Ben Ogden, executive director of the Welcome Inn, said the overnight emergency center program launched in the late 1990s as a small system of approximately six or seven churches.

He said St. Mary Catholic Church in Royal Oak initiated the emergency overnight shelter program as a response to two homeless men who suffered from alcoholism and froze to death outside. 

“What happens is, you get all types of people who flock there — people in need, who are escaping things, people that drift from all different places,” he said. “St. Mary’s has an elementary, and for them to operate the shelter, they had to kick everybody out into the streets by 7 a.m.”

He said the response from the community to the exodus of homeless leaving the church, which is located on a residential street, was overwhelmingly negative, which led to the formation of the day shelter in 2003 to give them a place to go.

The day shelter generally draws around 50-60 people per day, and the overnight shelters generally attract approximately 100 or so per night, although the number is largely dependent on the weather.

“We bus all of our guests from their location, either to us or we take them to the transit center in Royal Oak, should they want to go somewhere else,” Ogden said. “We’re open 12 hours a day, and we serve three meals a day.”

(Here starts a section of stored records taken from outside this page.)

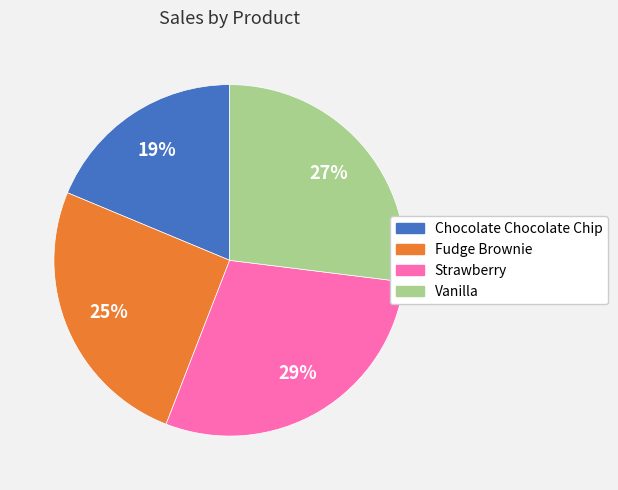

The Fudge Brownie slice represents 36% of the pie. True or false?

False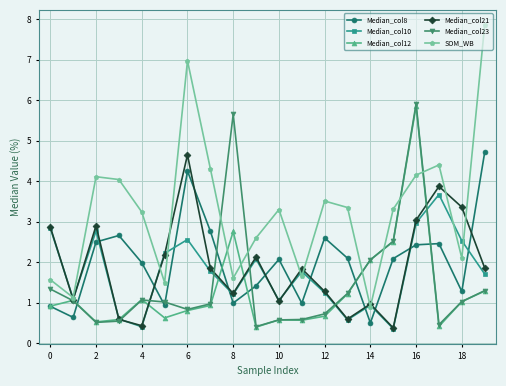

What is the minimum value shown in the chart?

0.4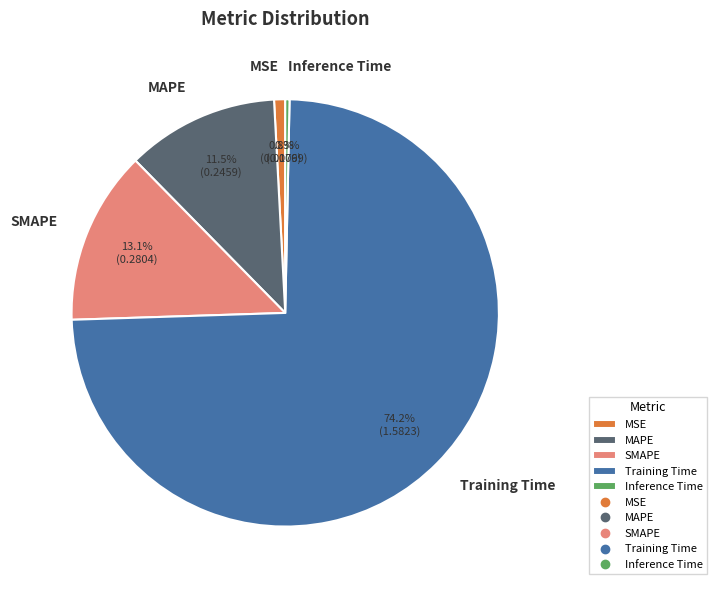

The Inference Time slice represents 0% of the pie. True or false?

True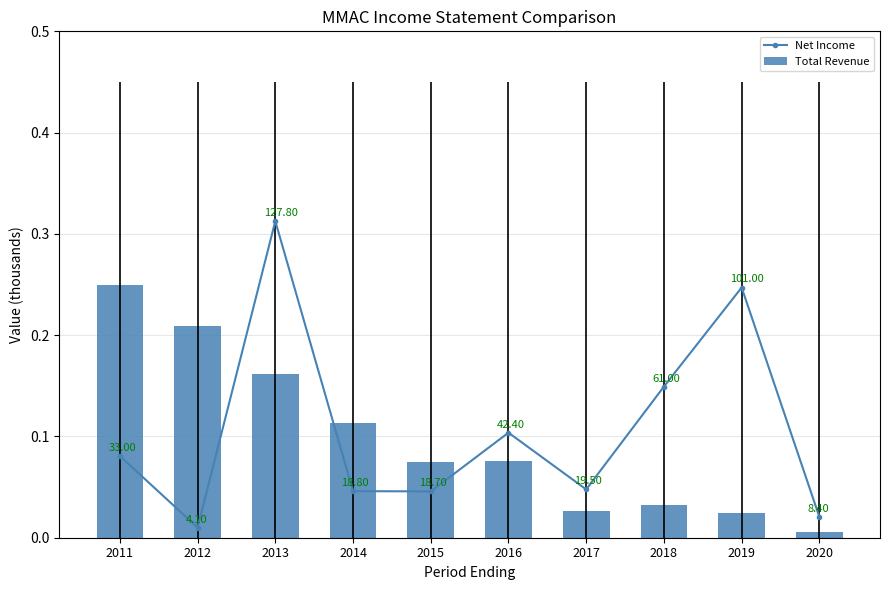

Which series changed the most between 2019 and 2020?

Net Income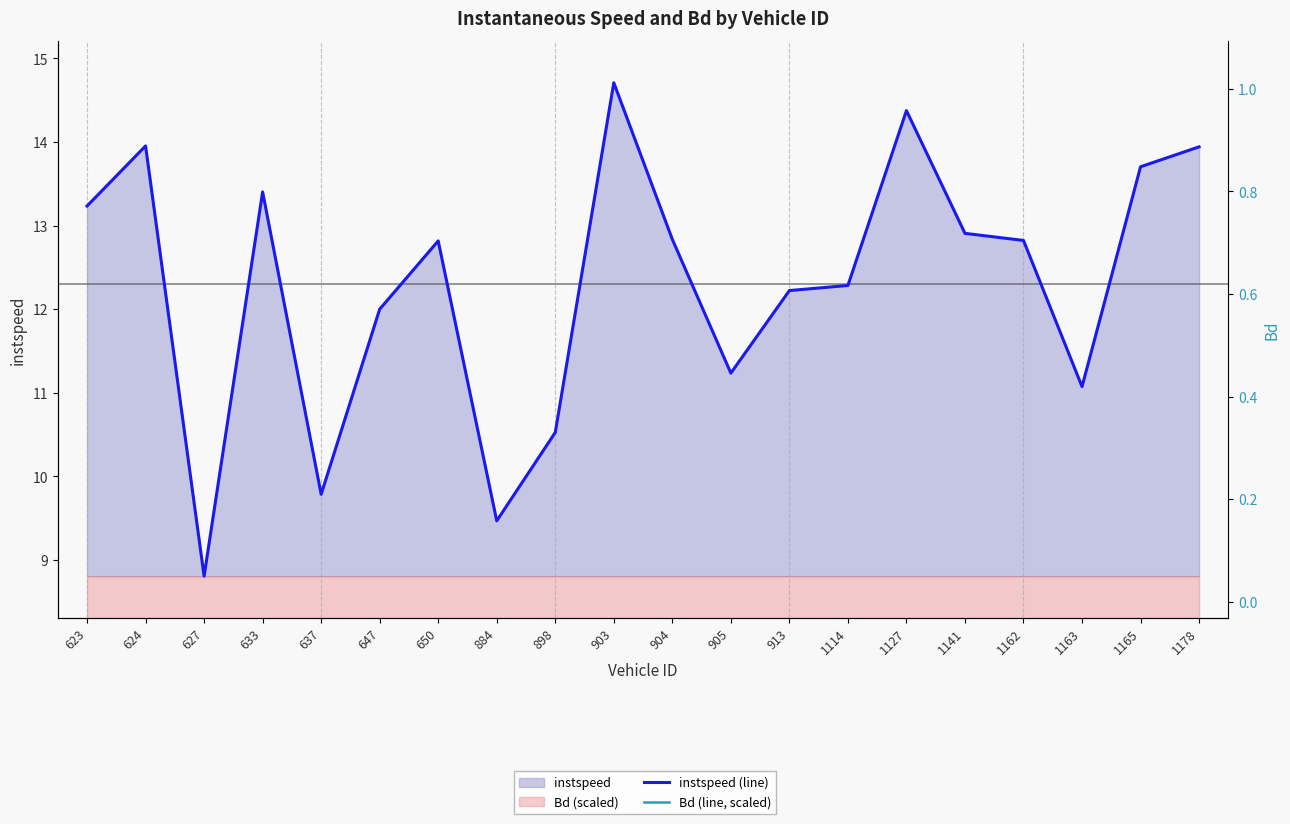

What is the difference between the second highest and second lowest values in the instspeed (line) series?

4.9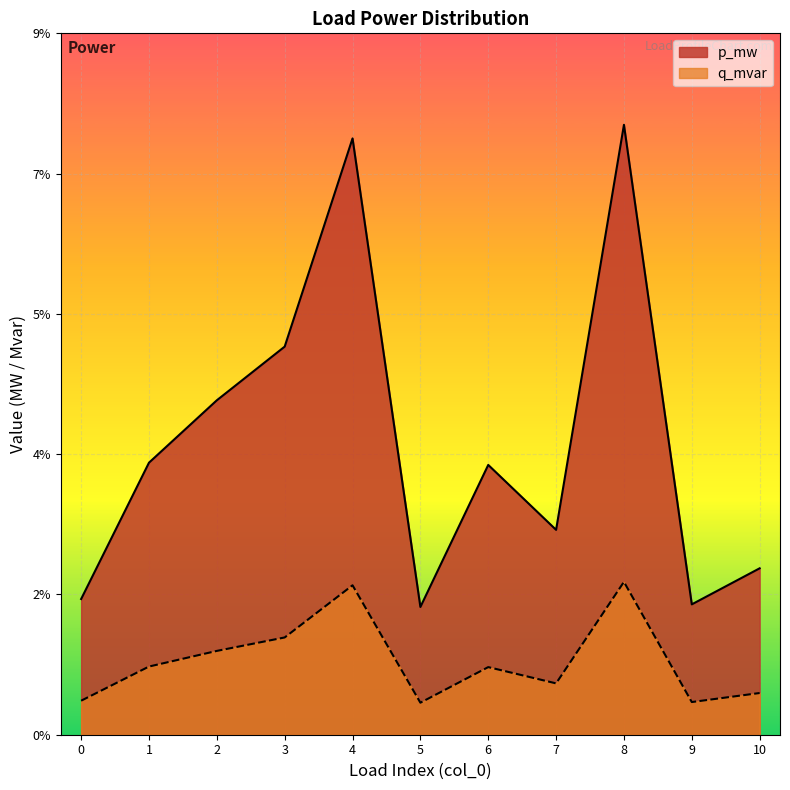

Reading left to right, what are all the values shown in this chart?

p_mw: 0=0.0	1=0.0	2=0.0	3=0.1	4=0.1	5=0.0	6=0.0	7=0.0	8=0.1	9=0.0	10=0.0
q_mvar: 0=0.0	1=0.0	2=0.0	3=0.0	4=0.0	5=0.0	6=0.0	7=0.0	8=0.0	9=0.0	10=0.0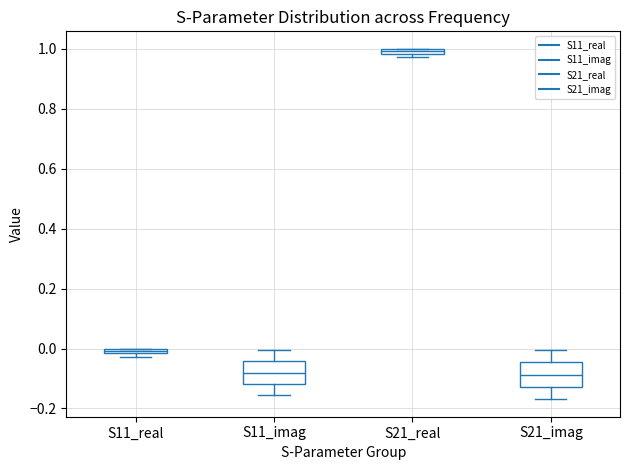

Where is the upper edge of the box for S11_imag on the y-axis? The values are not printed on the chart, so give them approximately, as read against the axis.

-0.04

Guests are attended by on-site service providers, including the Community Housing Network, veterans services, and triage nurses from the Oakland County Health Department, who treat frostbite and other ailments. The bus also offers transportation to showers three times a week and a laundromat twice a week, Ogden said.

Both the day and night shelters are low-barrier, meaning they accept almost everybody, as long as they are 18 or older, while higher-level shelters are stern about rules, he said.

“We prepare them to meet with higher-level places that can help them out,” Ogden said. “Low-barrier includes high levels of aggression and a high score of chemical abuse.”

He said the Welcome Inn is always accepting donations of clothing because wet clothes become cold and dangerous, and the homeless do not have access to dryers. The most-needed clothing items are undergarments for both genders and size large men’s clothing, he said.

Volunteers are also always in demand for meal-serving shifts, and monetary donations help run the shelter, which is a 501(c)(3) nonprofit organization.

Last year, Ogden said, the Welcome Inn served 10,000 meals; helped 286 people, with a daily cost of approximately $35 per person; and operated at a cost below $500,000.

Deb Maltz, the volunteer coordinator for the night shelter at Renaissance Vineyard Church in Ferndale, has been working with overnight shelter programs for more than eight years.

“I think it’s a great program,” she said. “It gives the homeless people of the community a place to go so they’re not freezing out on the street. The last thing we want is for anybody to freeze to death.”

She said the church receives a great showing of support, not only from church members, but also from the community — especially from people who sign up to make dinners or serve breakfast in the morning.

“I don’t have to do this. I want to do it. I want to give back, and I want to make sure I’m loving on other people,” she said. “I have a place to live, clothes on my back and food on my table, and I’m giving out of the overflow of what I have.”

Maltz said the guests at Renaissance Vineyard Church have expressed appreciation for the respectful and kind way they are treated.

“We like seeing them every year, although every year, our hope is that they find a place to live,” she said. “There’s always new faces, but a lot of the people that we see every year are the same.”